Every now and then I read books relating to the western theater, or, more rarely now, the eastern theater. While reading B. F. Magee’s, History of the 72d Indiana Volunteer Infantry Of The Mounted Lightning Brigade (1882), I came across a passage that struck me as expressing such a universal sentiment that I decided to share it. Magee’s regiment served throughout the war in the western theater and for most of that time in the “Lightning Brigade.” His regiment was stationed near Macon, Georgia, on May 21, 1865, when the following occurred:
“…as we lay there till 3 o’clock in the morning, we again went over the whole ground of the war, and discussed the effect of peace upon ourselves and upon the country, and upon our chances of making a living when we got home; and so far as making a living was concerned, we unanimously agreed that it would be better for us to stay in the army.

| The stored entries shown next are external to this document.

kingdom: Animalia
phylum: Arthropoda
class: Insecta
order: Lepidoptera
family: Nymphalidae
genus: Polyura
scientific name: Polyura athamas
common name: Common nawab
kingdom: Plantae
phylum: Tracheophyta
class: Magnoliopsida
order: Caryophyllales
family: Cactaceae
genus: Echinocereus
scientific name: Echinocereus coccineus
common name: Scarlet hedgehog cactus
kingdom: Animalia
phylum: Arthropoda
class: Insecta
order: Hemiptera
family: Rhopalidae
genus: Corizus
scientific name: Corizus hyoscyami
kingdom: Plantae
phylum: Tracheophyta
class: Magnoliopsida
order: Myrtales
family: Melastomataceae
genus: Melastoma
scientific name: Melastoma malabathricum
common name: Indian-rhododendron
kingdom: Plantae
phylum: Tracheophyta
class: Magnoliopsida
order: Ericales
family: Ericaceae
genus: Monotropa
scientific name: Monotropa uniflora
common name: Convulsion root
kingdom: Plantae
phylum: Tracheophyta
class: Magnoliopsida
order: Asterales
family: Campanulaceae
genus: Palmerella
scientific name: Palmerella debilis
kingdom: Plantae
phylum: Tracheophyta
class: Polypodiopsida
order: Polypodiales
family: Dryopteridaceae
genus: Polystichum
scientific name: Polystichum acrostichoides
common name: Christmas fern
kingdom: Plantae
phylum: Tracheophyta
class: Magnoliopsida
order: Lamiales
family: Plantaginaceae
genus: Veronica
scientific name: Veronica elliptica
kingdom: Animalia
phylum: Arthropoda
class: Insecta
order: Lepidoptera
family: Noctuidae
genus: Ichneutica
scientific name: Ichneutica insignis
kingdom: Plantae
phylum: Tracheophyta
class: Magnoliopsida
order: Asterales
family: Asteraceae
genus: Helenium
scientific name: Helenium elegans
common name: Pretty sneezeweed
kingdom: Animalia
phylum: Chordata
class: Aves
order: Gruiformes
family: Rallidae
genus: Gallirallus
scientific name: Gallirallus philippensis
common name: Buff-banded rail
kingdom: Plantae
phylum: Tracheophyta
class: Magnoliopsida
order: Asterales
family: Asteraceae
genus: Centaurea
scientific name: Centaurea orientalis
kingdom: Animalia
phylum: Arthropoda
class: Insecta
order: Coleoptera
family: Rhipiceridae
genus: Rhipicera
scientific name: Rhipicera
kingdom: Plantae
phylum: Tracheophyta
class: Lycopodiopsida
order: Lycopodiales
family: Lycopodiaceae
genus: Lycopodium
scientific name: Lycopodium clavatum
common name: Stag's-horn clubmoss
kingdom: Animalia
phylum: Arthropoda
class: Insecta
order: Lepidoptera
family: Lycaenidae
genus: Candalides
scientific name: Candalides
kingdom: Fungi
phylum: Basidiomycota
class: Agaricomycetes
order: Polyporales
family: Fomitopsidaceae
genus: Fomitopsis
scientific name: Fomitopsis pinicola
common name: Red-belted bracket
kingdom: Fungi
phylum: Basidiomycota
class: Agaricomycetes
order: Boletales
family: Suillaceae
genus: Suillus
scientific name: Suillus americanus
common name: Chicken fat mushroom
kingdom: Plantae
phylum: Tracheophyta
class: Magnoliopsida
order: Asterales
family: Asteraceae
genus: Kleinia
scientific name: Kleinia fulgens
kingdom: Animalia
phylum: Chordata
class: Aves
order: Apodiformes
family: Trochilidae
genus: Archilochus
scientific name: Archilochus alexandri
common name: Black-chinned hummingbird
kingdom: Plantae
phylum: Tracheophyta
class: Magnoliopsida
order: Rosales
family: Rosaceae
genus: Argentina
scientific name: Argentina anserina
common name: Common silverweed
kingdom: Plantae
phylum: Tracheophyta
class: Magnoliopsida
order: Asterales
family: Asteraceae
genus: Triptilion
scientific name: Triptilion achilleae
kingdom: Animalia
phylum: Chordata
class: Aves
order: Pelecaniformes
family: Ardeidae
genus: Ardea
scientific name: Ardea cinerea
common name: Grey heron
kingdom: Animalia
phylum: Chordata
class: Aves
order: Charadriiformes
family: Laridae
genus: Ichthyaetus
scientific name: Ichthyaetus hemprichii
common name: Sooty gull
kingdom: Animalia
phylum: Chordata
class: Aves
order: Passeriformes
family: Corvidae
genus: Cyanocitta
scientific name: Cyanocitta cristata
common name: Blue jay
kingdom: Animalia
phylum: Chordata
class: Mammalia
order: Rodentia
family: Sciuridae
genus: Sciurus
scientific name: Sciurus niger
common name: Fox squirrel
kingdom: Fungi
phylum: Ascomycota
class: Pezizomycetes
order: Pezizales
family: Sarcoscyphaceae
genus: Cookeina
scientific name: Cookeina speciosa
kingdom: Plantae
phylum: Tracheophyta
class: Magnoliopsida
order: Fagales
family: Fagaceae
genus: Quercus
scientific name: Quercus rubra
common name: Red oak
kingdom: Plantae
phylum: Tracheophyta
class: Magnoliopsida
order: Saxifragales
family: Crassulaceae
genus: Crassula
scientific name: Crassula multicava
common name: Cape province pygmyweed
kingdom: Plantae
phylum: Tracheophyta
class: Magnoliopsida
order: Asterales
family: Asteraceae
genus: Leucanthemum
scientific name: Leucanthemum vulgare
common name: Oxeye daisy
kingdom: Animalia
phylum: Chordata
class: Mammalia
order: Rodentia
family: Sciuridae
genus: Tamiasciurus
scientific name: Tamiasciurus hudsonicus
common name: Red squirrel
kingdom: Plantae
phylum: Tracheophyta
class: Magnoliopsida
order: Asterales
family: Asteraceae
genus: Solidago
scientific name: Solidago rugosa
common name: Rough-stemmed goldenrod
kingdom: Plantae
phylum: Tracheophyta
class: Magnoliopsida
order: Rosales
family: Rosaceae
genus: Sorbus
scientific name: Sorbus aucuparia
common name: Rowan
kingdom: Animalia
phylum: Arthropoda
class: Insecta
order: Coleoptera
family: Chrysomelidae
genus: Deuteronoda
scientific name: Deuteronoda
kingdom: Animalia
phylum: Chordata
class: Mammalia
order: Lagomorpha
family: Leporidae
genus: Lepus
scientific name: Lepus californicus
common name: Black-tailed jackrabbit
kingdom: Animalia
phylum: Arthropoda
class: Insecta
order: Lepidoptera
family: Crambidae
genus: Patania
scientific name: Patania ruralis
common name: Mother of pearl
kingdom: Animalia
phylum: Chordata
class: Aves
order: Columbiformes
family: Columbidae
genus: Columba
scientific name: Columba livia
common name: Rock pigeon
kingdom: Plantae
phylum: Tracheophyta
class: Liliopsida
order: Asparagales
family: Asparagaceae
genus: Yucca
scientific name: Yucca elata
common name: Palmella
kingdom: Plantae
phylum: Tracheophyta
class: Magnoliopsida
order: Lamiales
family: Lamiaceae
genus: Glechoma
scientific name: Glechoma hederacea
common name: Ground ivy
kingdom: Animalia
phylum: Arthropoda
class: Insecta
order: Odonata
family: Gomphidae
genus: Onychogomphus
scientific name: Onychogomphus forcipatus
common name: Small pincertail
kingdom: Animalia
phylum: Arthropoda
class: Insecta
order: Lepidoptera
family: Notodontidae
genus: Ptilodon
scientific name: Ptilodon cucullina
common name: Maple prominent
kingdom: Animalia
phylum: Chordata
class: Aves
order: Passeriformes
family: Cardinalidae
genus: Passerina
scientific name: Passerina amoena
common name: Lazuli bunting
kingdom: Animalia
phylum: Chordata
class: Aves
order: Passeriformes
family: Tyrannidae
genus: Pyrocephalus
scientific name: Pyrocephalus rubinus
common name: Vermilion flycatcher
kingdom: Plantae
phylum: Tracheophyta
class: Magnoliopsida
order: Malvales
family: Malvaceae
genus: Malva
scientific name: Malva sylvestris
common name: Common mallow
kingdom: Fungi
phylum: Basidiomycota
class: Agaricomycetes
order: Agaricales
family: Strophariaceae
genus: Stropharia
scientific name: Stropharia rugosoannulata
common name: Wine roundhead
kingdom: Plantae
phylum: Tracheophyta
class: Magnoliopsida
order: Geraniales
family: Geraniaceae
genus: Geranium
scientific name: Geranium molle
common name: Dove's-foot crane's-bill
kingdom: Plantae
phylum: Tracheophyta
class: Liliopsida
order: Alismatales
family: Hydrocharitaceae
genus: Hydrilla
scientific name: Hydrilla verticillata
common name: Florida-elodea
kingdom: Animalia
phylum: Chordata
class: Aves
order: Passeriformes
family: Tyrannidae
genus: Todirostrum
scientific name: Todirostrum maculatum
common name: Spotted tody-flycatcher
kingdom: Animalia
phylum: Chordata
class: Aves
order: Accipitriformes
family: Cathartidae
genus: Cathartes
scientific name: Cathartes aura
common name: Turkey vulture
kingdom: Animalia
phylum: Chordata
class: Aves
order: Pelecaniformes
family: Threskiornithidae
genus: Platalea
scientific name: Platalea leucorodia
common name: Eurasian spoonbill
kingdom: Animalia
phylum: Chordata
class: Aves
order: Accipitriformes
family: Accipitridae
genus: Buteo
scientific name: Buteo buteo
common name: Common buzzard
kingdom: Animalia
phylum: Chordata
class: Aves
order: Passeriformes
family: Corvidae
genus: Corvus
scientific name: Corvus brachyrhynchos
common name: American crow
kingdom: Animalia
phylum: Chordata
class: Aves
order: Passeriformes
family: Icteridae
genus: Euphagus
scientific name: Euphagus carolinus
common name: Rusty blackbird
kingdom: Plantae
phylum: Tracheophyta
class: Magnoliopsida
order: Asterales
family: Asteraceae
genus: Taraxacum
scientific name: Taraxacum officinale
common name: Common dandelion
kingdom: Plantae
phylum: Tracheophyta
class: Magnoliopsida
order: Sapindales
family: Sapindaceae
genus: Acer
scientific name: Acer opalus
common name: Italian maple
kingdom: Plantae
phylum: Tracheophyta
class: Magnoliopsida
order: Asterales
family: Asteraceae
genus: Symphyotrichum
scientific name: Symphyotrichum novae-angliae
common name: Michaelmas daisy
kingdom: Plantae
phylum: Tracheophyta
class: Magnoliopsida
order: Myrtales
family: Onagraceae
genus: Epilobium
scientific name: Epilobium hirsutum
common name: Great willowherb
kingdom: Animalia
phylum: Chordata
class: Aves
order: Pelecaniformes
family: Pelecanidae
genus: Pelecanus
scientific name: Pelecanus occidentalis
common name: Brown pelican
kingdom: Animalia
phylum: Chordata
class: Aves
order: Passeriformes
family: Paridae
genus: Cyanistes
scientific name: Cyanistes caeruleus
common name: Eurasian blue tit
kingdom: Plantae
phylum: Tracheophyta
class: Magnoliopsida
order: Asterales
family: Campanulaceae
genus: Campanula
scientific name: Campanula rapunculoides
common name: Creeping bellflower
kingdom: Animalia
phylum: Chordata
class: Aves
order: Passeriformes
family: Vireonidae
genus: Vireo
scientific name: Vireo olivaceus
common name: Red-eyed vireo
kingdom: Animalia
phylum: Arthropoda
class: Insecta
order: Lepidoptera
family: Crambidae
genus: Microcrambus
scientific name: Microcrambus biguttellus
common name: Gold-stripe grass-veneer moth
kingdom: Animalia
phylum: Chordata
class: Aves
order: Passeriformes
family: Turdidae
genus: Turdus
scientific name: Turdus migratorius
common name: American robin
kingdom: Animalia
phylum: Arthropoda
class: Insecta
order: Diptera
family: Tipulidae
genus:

We were all farmers, and this was the case with three-fourths of the regiment; and we had been away from our accustomed labor so long that we would not know where or how to take hold. Harvest had already commenced where we were, and we knew that the time for making a crop or engaging in any other kind of business for the year had just now gone by, and we knew it would be almost a year before we could get into any kind of business that would bring us a living; and in our whole squad we do not think there was a man who seemed anxious, or even glad, we were going home” (pages 612-613).
Until I read this passage, I had not really thought of how the war’s end in the springtime impacted soldiers who had agricultural backgrounds. Many regiments that served in the trans-Mississippi, both Union and Confederate, were mostly comprised of farmers and agricultural workers; perhaps their thoughts were similar to those of the men of the 72nd Indiana at the end of the war.